## Exercise
Exclude images and print all the records verbatim.

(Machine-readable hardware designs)

◆ ◆ ◆ ◆ ◆ ◆ ◆

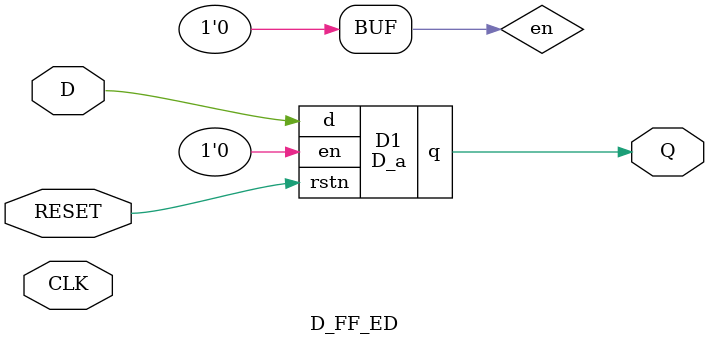
<source format=v>
module D_a(input d, input en, input rstn, output reg q);

always @(en, rstn)
if(rstn == 1)
    begin
        q<=1'b0;
    end
else 
    begin
        if(en == 1) q<= d;
    end

endmodule

module D_FF_ED (input D, input CLK, input RESET, output Q);

wire nclk;
not(nclk, CLK);
and(en, nclk, CLK);
D_a D1(D, en, RESET, Q);


endmodule
</source>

◆ ◆ ◆ ◆ ◆ ◆ ◆

## Completed task
<source format=v>
module D_a(input d, input en, input rstn, output reg q);

always @(en, rstn)
if(rstn == 1)
    begin
        q<=1'b0;
    end
else 
    begin
        if(en == 1) q<= d;
    end

endmodule

module D_FF_ED (input D, input CLK, input RESET, output Q);

wire nclk;
not(nclk, CLK);
and(en, nclk, CLK);
D_a D1(D, en, RESET, Q);


endmodule
</source>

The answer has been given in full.